373. Lunch

Children tend not to eat lunch in school. Some do get hungry, and if there is a good dessert or some kind of delicious junky snack, they’ll eat that. But the sandwich or other main course doesn’t get eaten. It ends up either getting thrown out or taken home. And the lunch box you bought around Labor Day often gets lost. There are many rewarding aspects of the parenting role, but lunch in school tends not to be one of them.
A friend (and mother of two children I taught) once told me about lunch in a British primary school. It was handled the way meals are handled in some homes. Five or six children sat at a table with one adult, and they ate a peaceful meal. They talked, but one at a time. When they finished eating (which they did), they talked some more. It was all very civilized.

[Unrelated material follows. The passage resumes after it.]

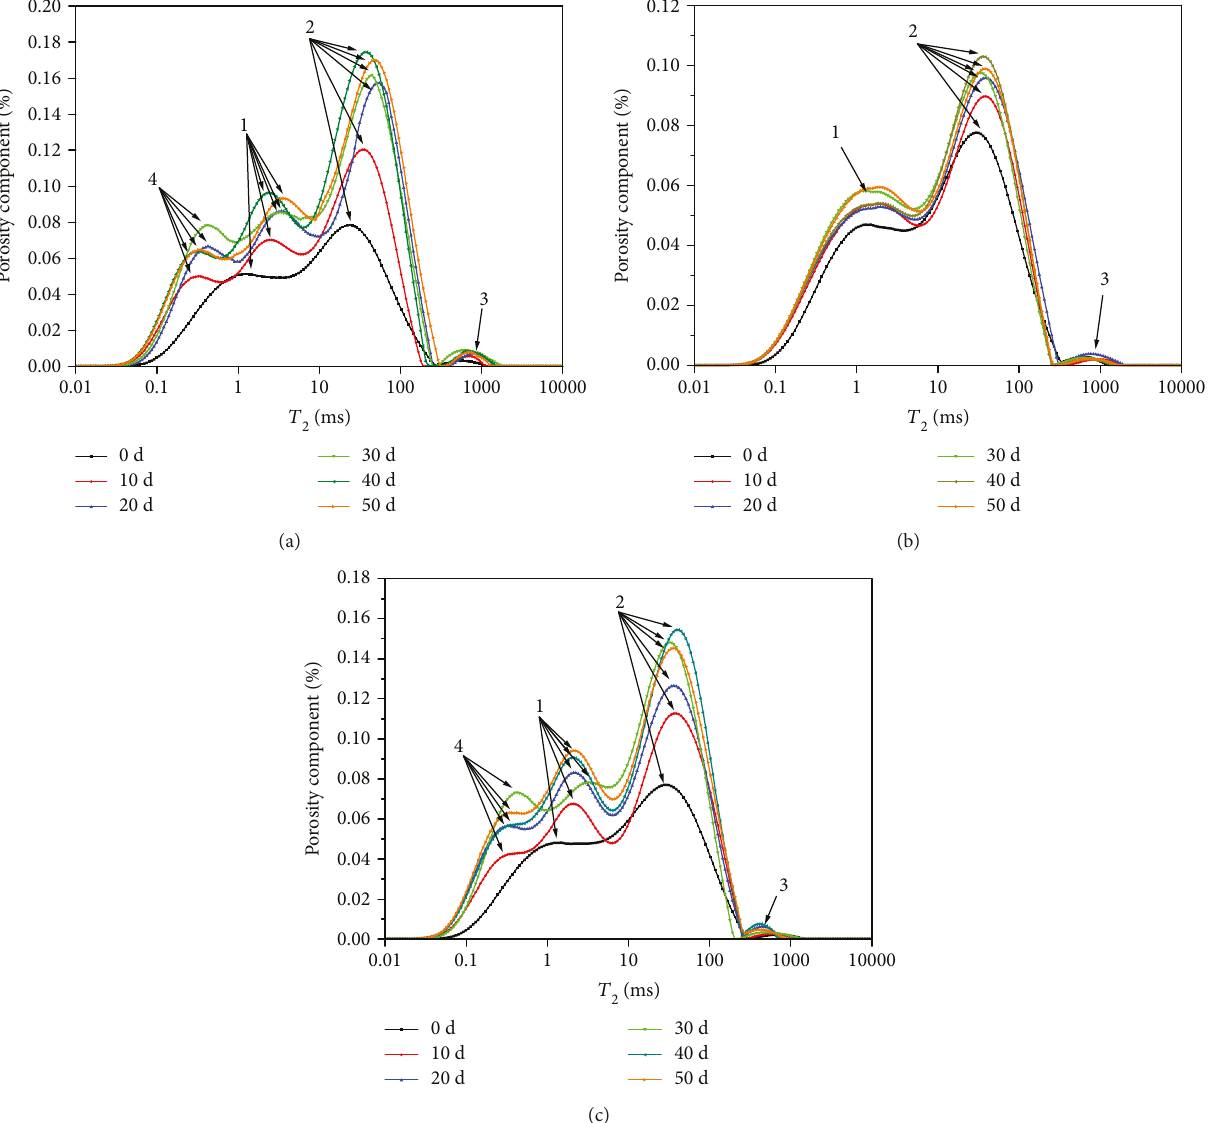
SO solution; (b) distilled water; and (c) 2 4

Contrast that with lunch in a typical elementary school in this country. Children are herded into a large room, and they line up to buy their potato buds, white bread, iceberg lettuce, American cheese, and ketchup. Or they open their lunchboxes, which contain either the healthful lunches prepared by their parents or their parents’ compromises with or surrenders to Frito-Lay and the like. Some of the food (or “food”) gets eaten, but a lot of it doesn’t. There is an adult in the room whose job is to make sure there aren’t any major problems, and to let children go outside, which is really what they want to do, and really what the adult wants them to do.
Meanwhile, the teachers are in the teachers’ room, relatively calm. Unlike the children, they are eating food they’ve chosen relatively wisely. If a child pokes his/her head into the teachers’ room, it becomes immediately clear that
that isn’t supposed to happen. Actually, it could be interesting to have a few children per day eat with the teachers – be in the minority for a change. But then teachers would have to choose their topics and words more carefully. So never mind.
If the books I’ve read are right, the typical diet in this country is upside down. We’re supposed to have a big breakfast, a medium-sized lunch, and a small supper. More typically, we have very little for breakfast, lunch on the run, and a huge dinner that gives us the energy we need to sleep. We may have very active dreams, but I really don’t think that counts.
So maybe lunch, which has become a time for teachers and children to get a break from each other, needs to be rethought. For some children, it’s the first meal of the day. For more, it’s the first significant meal. If curriculum is everything that happens in a school, lunch is a pretty important subject, and deserves more thought.